Zarkawi usiłował też wywołać wojnę między szyitami i arabskimi sunnitami w Iraku i na całym Bliskim Wschodzie. W czterogodzinnym wystąpieniu nagranym na taśmie dźwiękowej i rozpowszechnionym w zeszłym tygodniu nazwał szyitów wrogami islamu ("wężami" i "zdrajcami") i wezwał sunnitów, by ich zabijali.

W kwietniu Zarkawi po raz pierwszy pokazał swą twarz na nagraniu wideo, które udostępnił w internecie i przekazał arabskim sieciom telewizyjnym. 34-minutowy film ukazywał Jordańczyka jako dowódcę pochylonego nad mapami i otrzymującego meldunki o atakach. Zarkawi chciał w ten sposób zademonstrować, że ma dalekosiężną strategię walki z rządem irackim, opartą nie tylko na zamachowcach samobójcach.

al-Zarkawi w latach 80. walczył w Afganistanie przeciwko armii radzieckiej, gdzie miał przeżyć nawrócenie religijne. Tam poznał Osamę bin Ladena. Po zakończeniu wojny wrócił do Jordanii, gdzie w 1992 r. został skazany na 7 lat więzienia za przygotowywanie spisku mającego obalić monarchię w tym kraju.

Po wyjściu na wolność w 1999 r. opuścił Jordanię, gdzie wytoczono mu kolejny proces, w którym został zaocznie skazany na karę śmierci za zorganizowanie zamachów na amerykańskich i izraelskich turystów. Odebrano mu wówczas obywatelstwo jordańskie.

Zarkawi ukrywał się m.in. w Europie, a następnie ponownie przybył do Afganistanu. Podczas inwazji wojsk amerykańskich na ten kraj stracił nogę od wybuchu pocisku. W 2001 r. przedostał się do Iraku. Przypuszcza się, że kierował tam antykurdyjską islamistyczną organizacją Ansar al-Islam.

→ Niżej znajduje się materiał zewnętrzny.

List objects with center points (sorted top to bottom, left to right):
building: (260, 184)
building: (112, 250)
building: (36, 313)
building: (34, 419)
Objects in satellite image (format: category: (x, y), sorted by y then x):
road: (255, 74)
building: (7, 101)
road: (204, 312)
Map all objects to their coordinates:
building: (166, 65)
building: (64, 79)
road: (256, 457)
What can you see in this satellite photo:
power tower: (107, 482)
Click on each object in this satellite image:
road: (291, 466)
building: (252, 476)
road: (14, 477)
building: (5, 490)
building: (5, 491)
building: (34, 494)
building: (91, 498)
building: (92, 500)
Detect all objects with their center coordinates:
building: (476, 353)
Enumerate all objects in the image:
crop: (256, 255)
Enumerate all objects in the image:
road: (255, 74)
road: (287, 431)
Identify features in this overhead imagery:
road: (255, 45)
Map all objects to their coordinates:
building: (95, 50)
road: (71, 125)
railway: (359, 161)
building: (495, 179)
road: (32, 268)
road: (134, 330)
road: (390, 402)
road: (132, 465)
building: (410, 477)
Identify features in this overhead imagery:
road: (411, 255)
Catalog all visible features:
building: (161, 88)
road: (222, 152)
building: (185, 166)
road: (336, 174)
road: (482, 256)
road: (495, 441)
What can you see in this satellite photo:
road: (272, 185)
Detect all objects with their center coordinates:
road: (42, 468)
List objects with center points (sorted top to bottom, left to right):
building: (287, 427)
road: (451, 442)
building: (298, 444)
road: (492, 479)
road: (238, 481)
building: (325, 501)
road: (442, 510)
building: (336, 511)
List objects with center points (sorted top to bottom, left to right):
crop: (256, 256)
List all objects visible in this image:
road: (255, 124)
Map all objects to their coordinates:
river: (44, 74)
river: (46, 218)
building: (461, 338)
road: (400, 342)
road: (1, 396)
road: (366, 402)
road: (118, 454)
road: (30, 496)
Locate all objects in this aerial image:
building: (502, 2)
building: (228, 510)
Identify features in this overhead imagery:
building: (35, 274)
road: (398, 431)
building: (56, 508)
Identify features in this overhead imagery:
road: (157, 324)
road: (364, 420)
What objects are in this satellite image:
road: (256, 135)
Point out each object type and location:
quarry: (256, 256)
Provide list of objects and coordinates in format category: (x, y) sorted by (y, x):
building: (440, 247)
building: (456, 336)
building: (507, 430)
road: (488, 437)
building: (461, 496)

W październiku 2004 roku Zarkawi uznał Osamę bin Ladena za zwierzchnika i zmienił nazwę swej organizacji z Tauhid wa Dżihad (Jeden Bóg i Święta Wojna) na Organizacja Al-Kaidy dla Świętej Wojny w Iraku. W grudniu bin Laden mianował go swoim namiestnikiem w Iraku.

al-Zarkawi był jednym z najbardziej poszukiwanych terrorystów na świecie - Stany Zjednoczone wyznaczyły za jego głowę 25 milionów dolarów nagrody.